## Your goal
Within the entries below, find the portion that opens with the line containing "Griffith understood. The world was ruined." and closes with the line containing "He pulled down". Retype that portion exactly and only.

Saved entries
++++++++++++++++++++
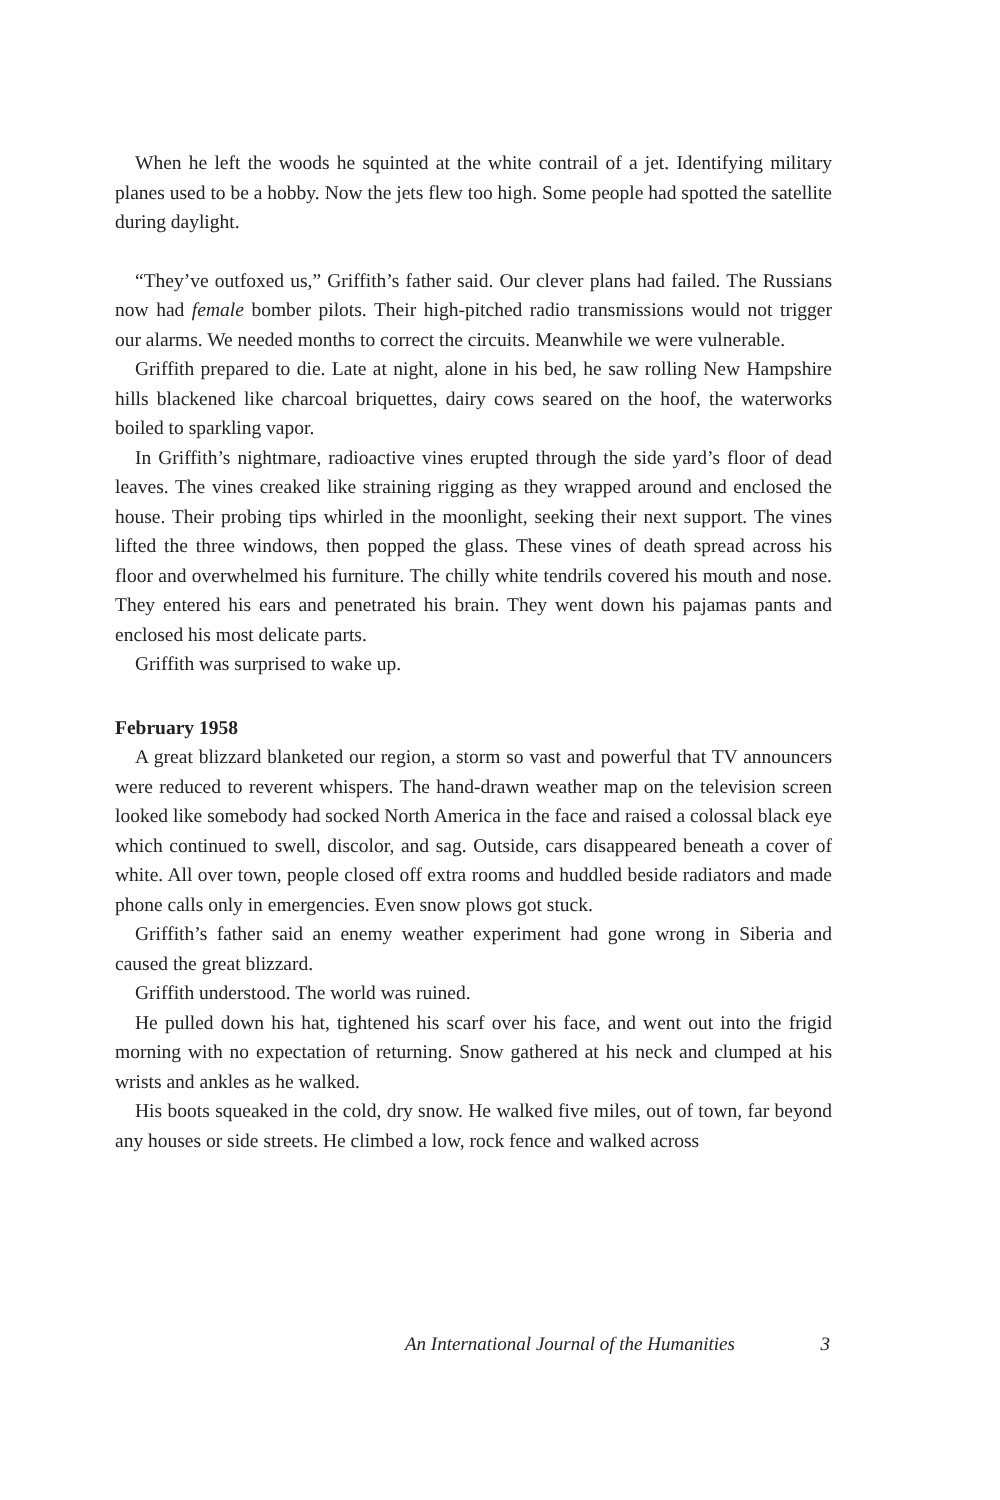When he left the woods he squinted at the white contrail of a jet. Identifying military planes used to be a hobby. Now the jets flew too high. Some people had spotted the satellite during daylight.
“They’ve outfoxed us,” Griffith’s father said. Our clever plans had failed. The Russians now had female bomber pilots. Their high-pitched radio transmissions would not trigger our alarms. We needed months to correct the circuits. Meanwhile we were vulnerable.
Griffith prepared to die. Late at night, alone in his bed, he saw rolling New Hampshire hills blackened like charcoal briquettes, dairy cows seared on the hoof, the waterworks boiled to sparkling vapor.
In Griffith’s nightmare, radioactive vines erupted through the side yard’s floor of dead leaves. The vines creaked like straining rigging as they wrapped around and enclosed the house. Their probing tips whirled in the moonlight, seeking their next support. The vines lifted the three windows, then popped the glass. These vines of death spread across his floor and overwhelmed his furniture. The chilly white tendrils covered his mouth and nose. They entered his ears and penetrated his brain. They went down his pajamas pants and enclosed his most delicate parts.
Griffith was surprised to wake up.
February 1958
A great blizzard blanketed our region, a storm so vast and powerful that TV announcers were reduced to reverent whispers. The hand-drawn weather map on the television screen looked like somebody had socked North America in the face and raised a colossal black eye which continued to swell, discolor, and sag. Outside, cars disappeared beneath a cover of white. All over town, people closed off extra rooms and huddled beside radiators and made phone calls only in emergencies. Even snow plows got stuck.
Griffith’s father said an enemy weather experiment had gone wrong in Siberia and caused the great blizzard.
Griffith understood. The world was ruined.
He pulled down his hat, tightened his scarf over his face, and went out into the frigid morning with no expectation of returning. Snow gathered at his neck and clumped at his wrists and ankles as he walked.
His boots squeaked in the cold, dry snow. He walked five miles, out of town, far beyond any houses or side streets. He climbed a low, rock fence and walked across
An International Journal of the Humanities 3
++++++++++++++++++++
## Answer space
Griffith understood. The world was ruined.
He pulled down his hat, tightened his scarf over his face, and went out into the frigid morning with no expectation of returning. Snow gathered at his neck and clumped at his wrists and ankles as he walked.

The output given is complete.